Making Sweet EV Money With The Tesla 3
- EV’s have been loss leaders for automotive companies.
- But Tesla makes money on the Model S, and it looks like they might make money with the Model 3. Sort of important with the Model 3, since this is a mass production car, not a boutique special for rich people only.
- “Whether or not they will manage to is still up for debate, but an analyst today came out with a note predicting that they will be able to achieve a ~25% gross margin – comparable with the Model S’ margin.”
- “It would be a game changer for Tesla since at a planned production of 400,000 units per year and an average sale price of ~$45,000, it would represent $18 billion in revenue and roughly $4 billion in gross margin from a single vehicle program. In the process, it would remove the popular talking point in the auto industry that reasonably priced all-electric vehicles can’t turn a profit.“
Content I Like
Sam Harris “Waking Up” Podcast
- Thoughtful, interesting topics.
- Neuroscience, cognition & consciousness, science, societal implications of xenophobia, true racism vs. political correctness, does man truly have free will, genetic engineering, artificial intelligence, the ethics of eating meat.

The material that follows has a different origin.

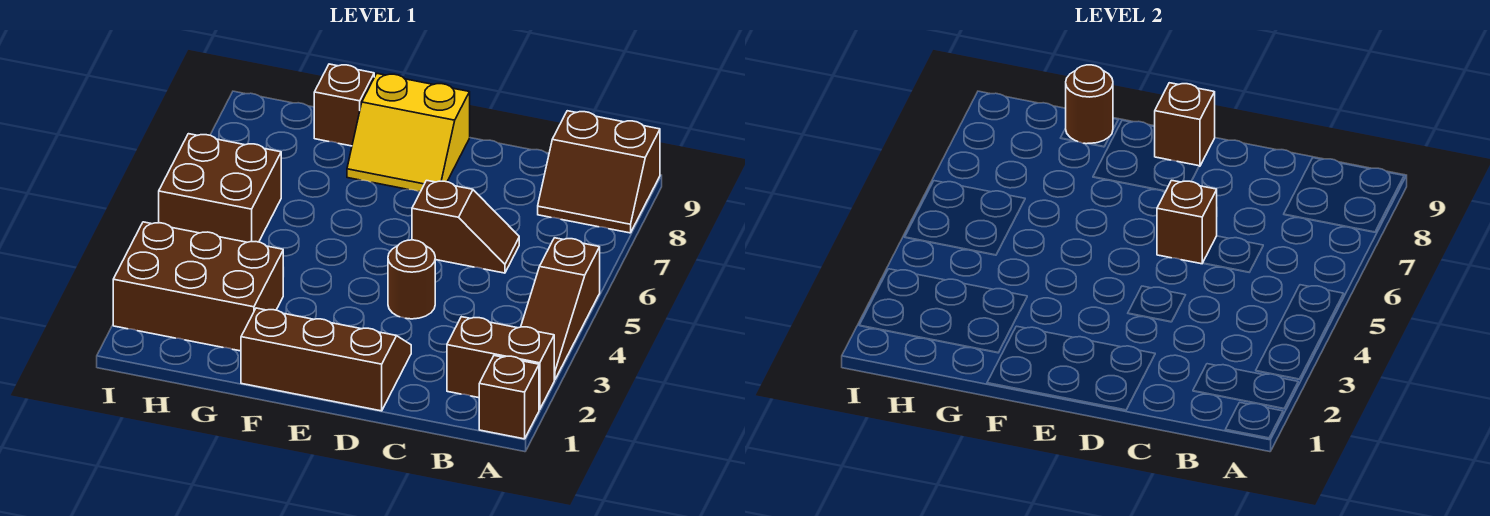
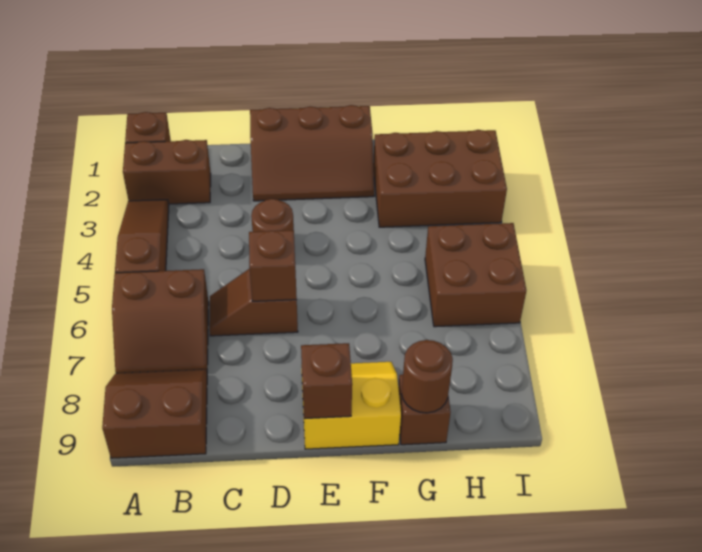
none -> brown 2x2 slope [112,269,209,374]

- Sam is best known as an atheist, and an anti-religion attitude comes up frequently in his content. Fair warning if that will put you off.
Today I Learned
Animals that are mobile and (relatively) mature immediately after they are born. For example, baby bunnies are born fully furred and with their eyes open.
The first microwave oven developed by a Ratheon engineer:
It weighed about 750 pounds and was nearly 6 feet tall. It also required water cooling, so it had to have water lines run to it.
The beta microwave was placed in a restaurant in Boston for testing. Raytheon introduced a commercial microwave oven, the 1161 Radarange, in 1954. It was expensive — priced at $2,000 to $3,000 (the equivalent of $16,000 to $24,000 in today’s cash).